_実施課題_.
A. インキ組成物の評価に関する文書から、「FUJI JET BLACK」で始まり「オリゴトース(オリゴ糖、天然水溶性樹脂、三和澱粉工業株式会社製)」に至るまでの部分を、一字一句変えずに返してください。
B. インキ組成物に関する文書に照らし、次の記述 (i)〜(iii) がそれぞれ合致するか否かを「はい」または「いいえ」で答え、判断の根拠となる文書中の語句を正確に引用してください。(i) BON JET BLACK CW−1 のカーボンブラック表面上の極性基はカルボキシル基のみである。(ii) 試験1では、筆記後のコピー用紙を南向きの窓に貼り付けて3週間放置した。(iii) 試験3では、筆記線が完全に消去するまでの擦った回数が2回以上であるとき、乾燥時堅牢性を有するものとみなした。
C. インキ組成物の評価に関する文書を、最後の行の後から続けて書いてください。

_文書抜粋_.
^^^^^^^^
FUJI JET BLACK B−22(自己分散型カーボンブラック分散体、冨士色素株式会社製、カーボンブラック22質量%、水78質量%、カーボンブラック表面上の極性基:カルボキシル基、カーボンブラックの平均一次粒子径24nm)
BON JET BLACK CW−1(自己分散型カーボンブラック分散体、オリヱント化学工業株式会社製、カーボンブラック20質量%、水80質量%、カーボンブラック表面上の極性基:カルボキシル基及び水酸基)
FUJI SP BLACK 8038(樹脂分散型カーボンブラック分散体、冨士色素株式会社製、カーボンブラック16質量%、アクリル樹脂5質量%、水79質量%、カーボンブラックの平均一次粒子径16nm)
FUJI SP BLACK 8065(活性剤分散型カーボンブラック分散体、冨士色素株式会社製、カーボンブラック25質量%、界面活性剤8質量%、ジエチレングリコール8質量%、水59質量%、カーボンブラックの平均一次粒子径17nm)
ダイワブラックMR(ダイレクトブラック154、ダイワ化成株式会社製)
PVP K−17(ポリビニルピロリドン、BASFジャパン株式会社製)
ポバールPVA405(ポリビニルアルコール、重合度500、けん化度80.0〜83.0mol%、株式会社クラレ製)
オリゴトース(オリゴ糖、天然水溶性樹脂、三和澱粉工業株式会社製)
サーフロンS−211(フッ素系界面活性剤、AGCセイミケミカル株式会社製)
【0039】
[インキ組成物の評価]
図1に示した構造を有する中綿式マーキングペンのインキ収容部に、実施例1〜6及び比較例1〜6のインキ組成物を充填し、ペン先にインキ組成物を染み込ませた。ペン先には砲弾形状のポリエステル繊維芯を用いた。得られたインキ組成物及びマーキングペンを用いて、後述の評価を行った。評価結果を表1に示す。
【0040】
(試験1:耐光性)
実施例1〜6及び比較例1〜6のインキ組成物を充填したマーキングペンを用いて、コピー用紙へ筆記し、温度25±5℃、湿度60±20%RHの室内の、筆記後のコピー用紙を南向きの窓に貼り付け、3週間放置した後、筆記線の変色を目視にて確認した。
【0041】
(試験2:はじきの有無)
実施例1〜6及び比較例1〜6のインキ組成物を充填したマーキングペンを用いて、ポリプロピレン製のフィルムへ筆記し、筆記線のはじきの有無を目視にて確認した。
【0042】
(試験3:乾燥時堅牢性)
実施例1〜6及び比較例1〜6のインキ組成物を充填したマーキングペンを用いて、ガラス板へ筆記し、温度25±5℃、湿度60±20%RHで1週間放置した後、筆記線を乾燥したティッシュペーパーで擦り、筆記線が完全に消去するまでの擦った回数を数えた。筆記線が完全に消去するまでの擦った回数が2回以上であるとき、筆記線が乾燥時堅牢性を有するものとみなした。
【0043】
(試験4:水消去性A)
^^^^^^^^
_データ抜粋_.

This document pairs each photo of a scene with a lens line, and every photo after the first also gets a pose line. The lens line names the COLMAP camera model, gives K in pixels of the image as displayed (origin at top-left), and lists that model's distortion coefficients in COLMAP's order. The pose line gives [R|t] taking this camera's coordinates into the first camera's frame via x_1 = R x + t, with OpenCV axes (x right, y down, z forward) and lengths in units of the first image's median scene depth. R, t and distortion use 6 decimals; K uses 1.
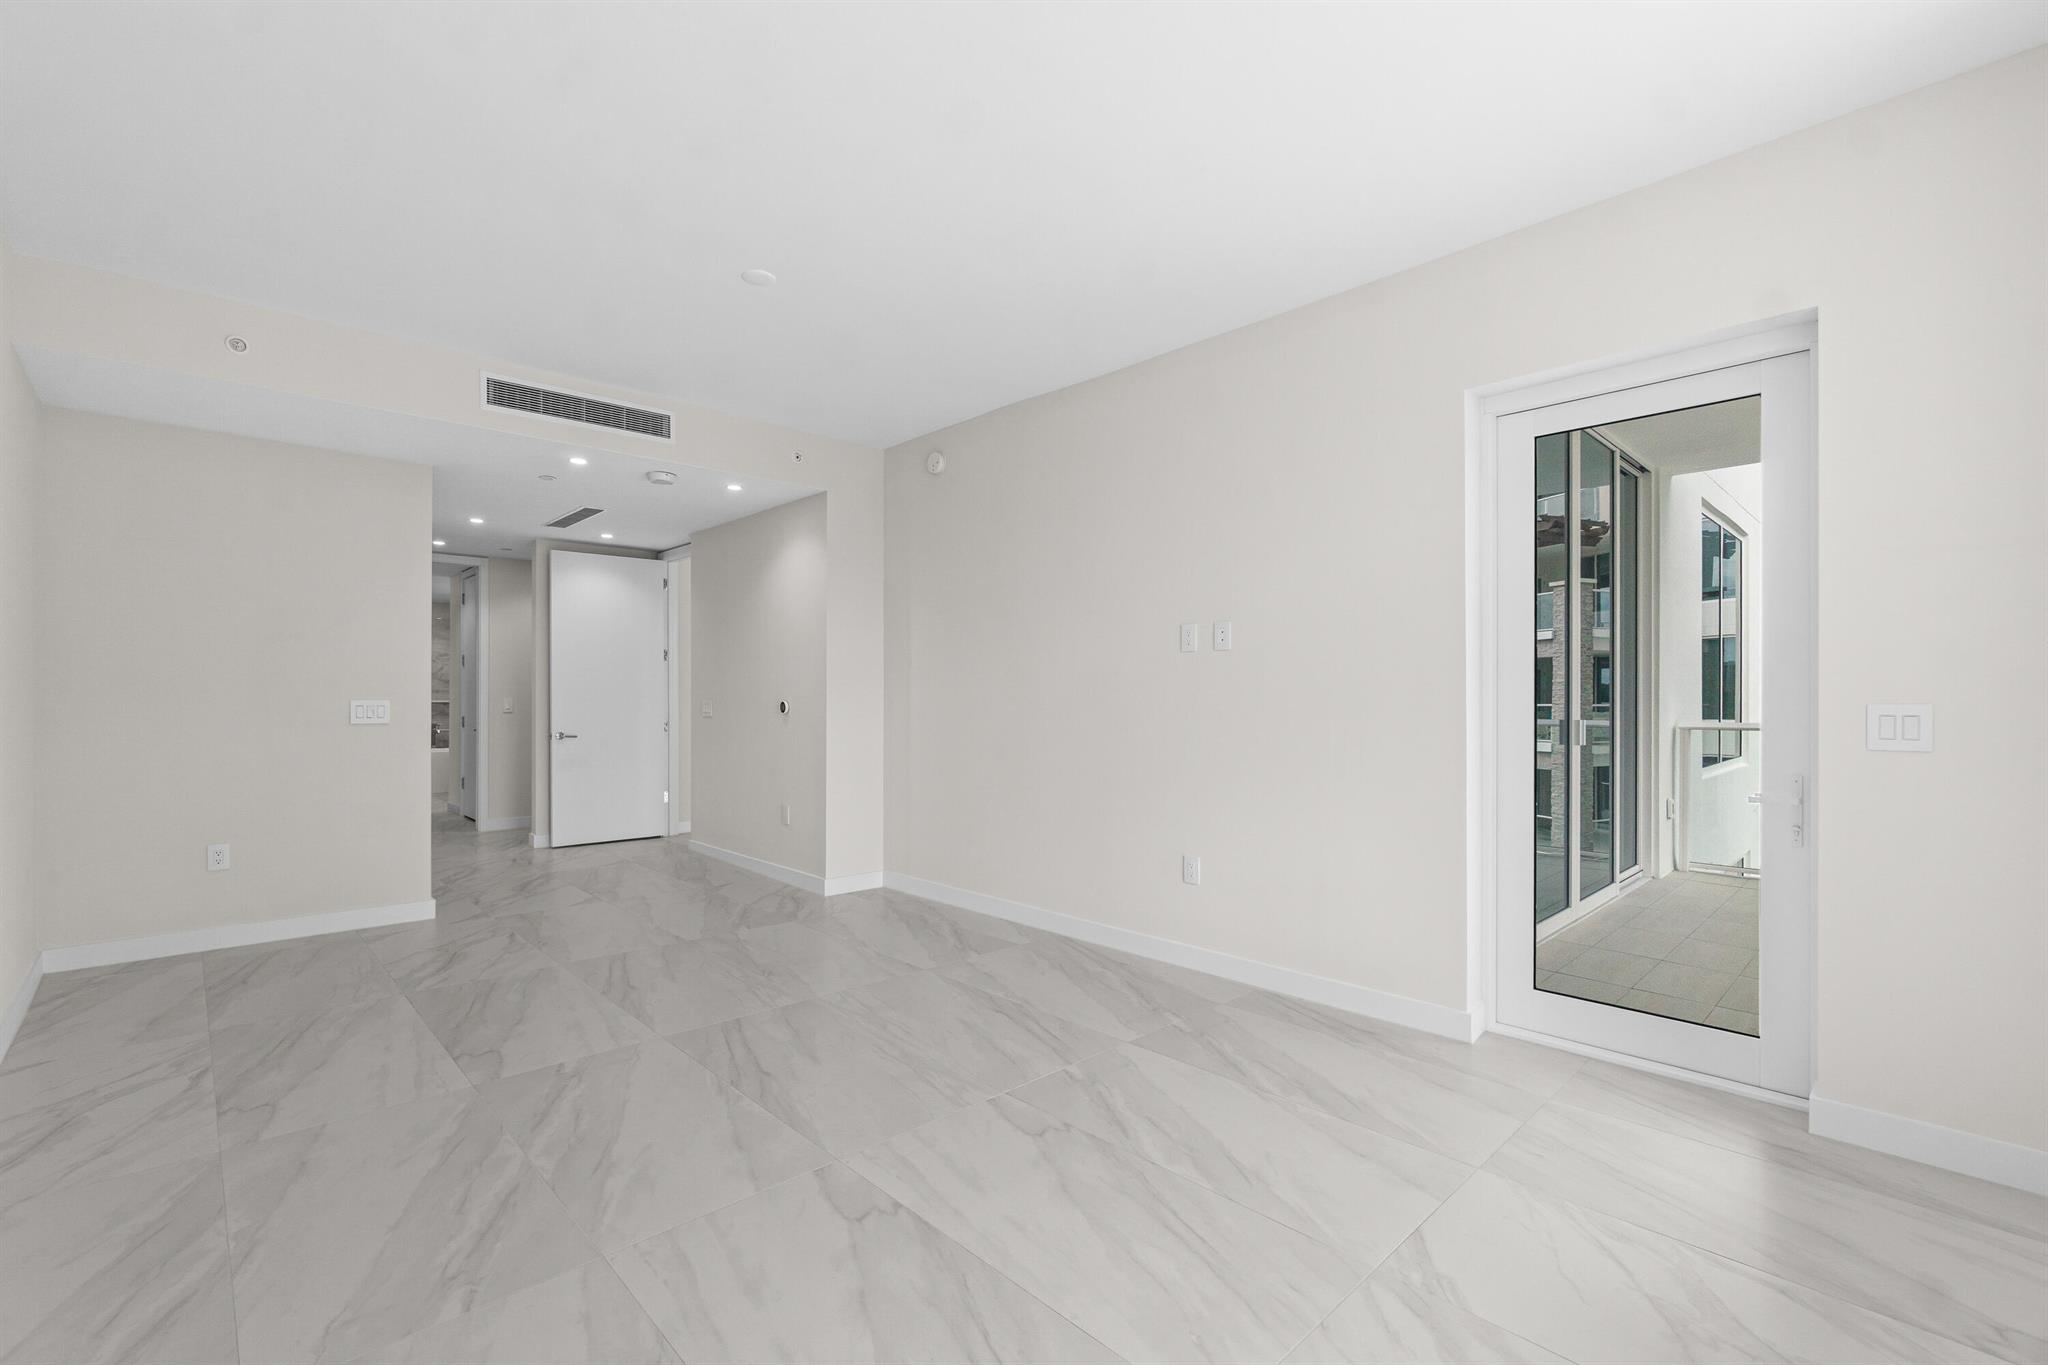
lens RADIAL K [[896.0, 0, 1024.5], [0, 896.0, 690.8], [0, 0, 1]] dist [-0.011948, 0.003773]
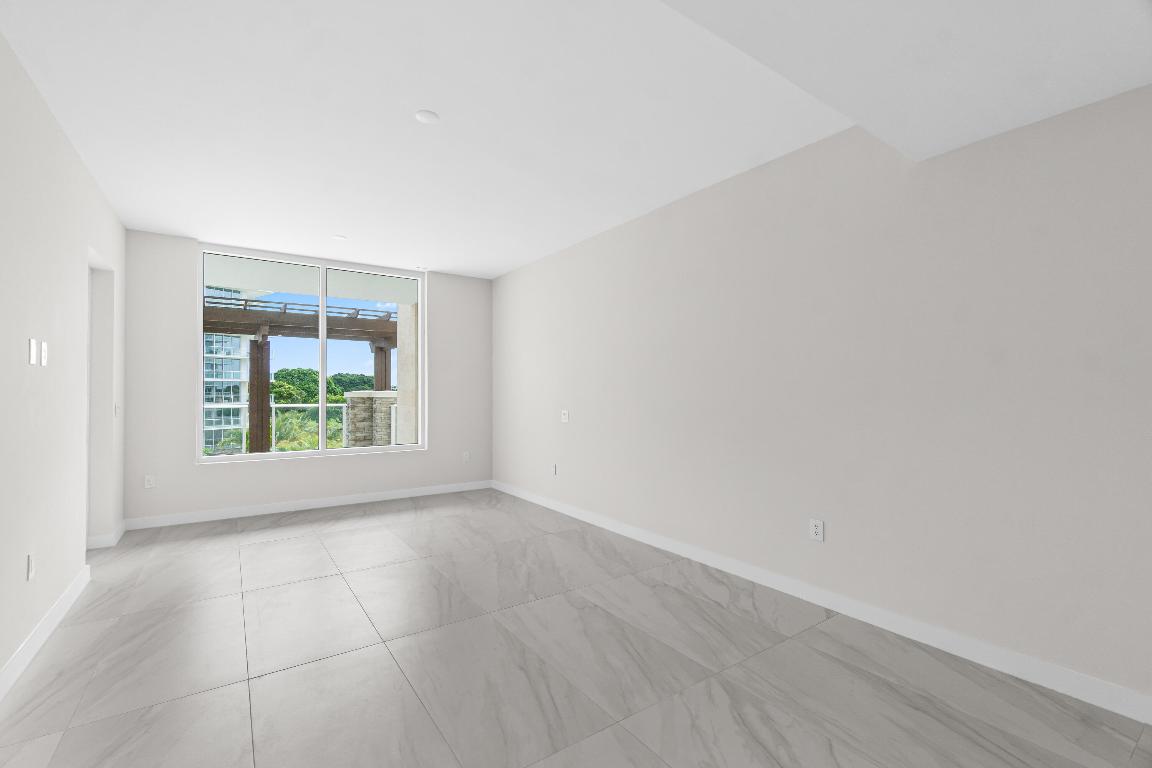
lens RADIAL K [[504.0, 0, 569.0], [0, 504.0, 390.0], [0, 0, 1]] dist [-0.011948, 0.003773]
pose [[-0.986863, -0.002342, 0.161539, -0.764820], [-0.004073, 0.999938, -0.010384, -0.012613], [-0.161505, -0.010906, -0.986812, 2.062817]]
^^^^^^^^
_課題の解答_.
A.
FUJI JET BLACK B−22(自己分散型カーボンブラック分散体、冨士色素株式会社製、カーボンブラック22質量%、水78質量%、カーボンブラック表面上の極性基:カルボキシル基、カーボンブラックの平均一次粒子径24nm)
BON JET BLACK CW−1(自己分散型カーボンブラック分散体、オリヱント化学工業株式会社製、カーボンブラック20質量%、水80質量%、カーボンブラック表面上の極性基:カルボキシル基及び水酸基)
FUJI SP BLACK 8038(樹脂分散型カーボンブラック分散体、冨士色素株式会社製、カーボンブラック16質量%、アクリル樹脂5質量%、水79質量%、カーボンブラックの平均一次粒子径16nm)
FUJI SP BLACK 8065(活性剤分散型カーボンブラック分散体、冨士色素株式会社製、カーボンブラック25質量%、界面活性剤8質量%、ジエチレングリコール8質量%、水59質量%、カーボンブラックの平均一次粒子径17nm)
ダイワブラックMR(ダイレクトブラック154、ダイワ化成株式会社製)
PVP K−17(ポリビニルピロリドン、BASFジャパン株式会社製)
ポバールPVA405(ポリビニルアルコール、重合度500、けん化度80.0〜83.0mol%、株式会社クラレ製)
オリゴトース(オリゴ糖、天然水溶性樹脂、三和澱粉工業株式会社製)

B.
(i) いいえ。「カーボンブラック表面上の極性基:カルボキシル基及び水酸基」
(ii) はい。「筆記後のコピー用紙を南向きの窓に貼り付け、3週間放置した後」
(iii) はい。「筆記線が完全に消去するまでの擦った回数が2回以上であるとき、筆記線が乾燥時堅牢性を有するものとみなした」

C.
実施例1〜6及び比較例1〜6のインキ組成物を充填したマーキングペンを用いて、ガラス板へ筆記し、温度25±5℃、湿度60±20%RHで1週間放置した後、筆記線を水で湿らせたティッシュペーパーで擦り、筆記線が完全に消去するまでの擦った回数を数えた。筆記線が完全に消去するまでの擦った回数が1回であるとき、筆記線が水消去性を有するものとみなした。
【0044】
(試験5:水消去性B)
実施例1〜6及び比較例1〜6のインキ組成物を充填したマーキングペンを、ペン先を下向きにした状態で、温度40℃、湿度0%RHの乾燥機内で3カ月放置した後、ガラス板へ筆記した。次にガラス板を温度25±5℃、湿度60±20%RHで1週間放置した後、筆記線を水で濡らせたティッシュペーパーで擦り、筆記線が完全に消去するまでの擦った回数を数えた。筆記線が完全に消去するまでの擦った回数が1回であるとき、筆記線が水消去性を有するものとみなした。
【0045】
(試験6:速記性A)
実施例1〜6及び比較例1〜6のインキ組成物を充填したマーキングペンを用いて、ガラス板へ、約30cm/秒の速度で、30cmの直線を10本連続して筆記し、筆記線のかすれの有無を目視にて確認した。
【0046】
(試験7:速記性B)
実施例1〜6及び比較例1〜6のインキ組成物を充填したマーキングペンを、ペン先を下向きにした状態で、温度40℃、湿度0%RHの乾燥機内で3カ月放置した。放置後のマーキングペンを用いて、ガラス板へ、約30cm/秒の速度で、30cmの直線を10本連続して筆記し、筆記線のかすれの有無を目視にて確認した。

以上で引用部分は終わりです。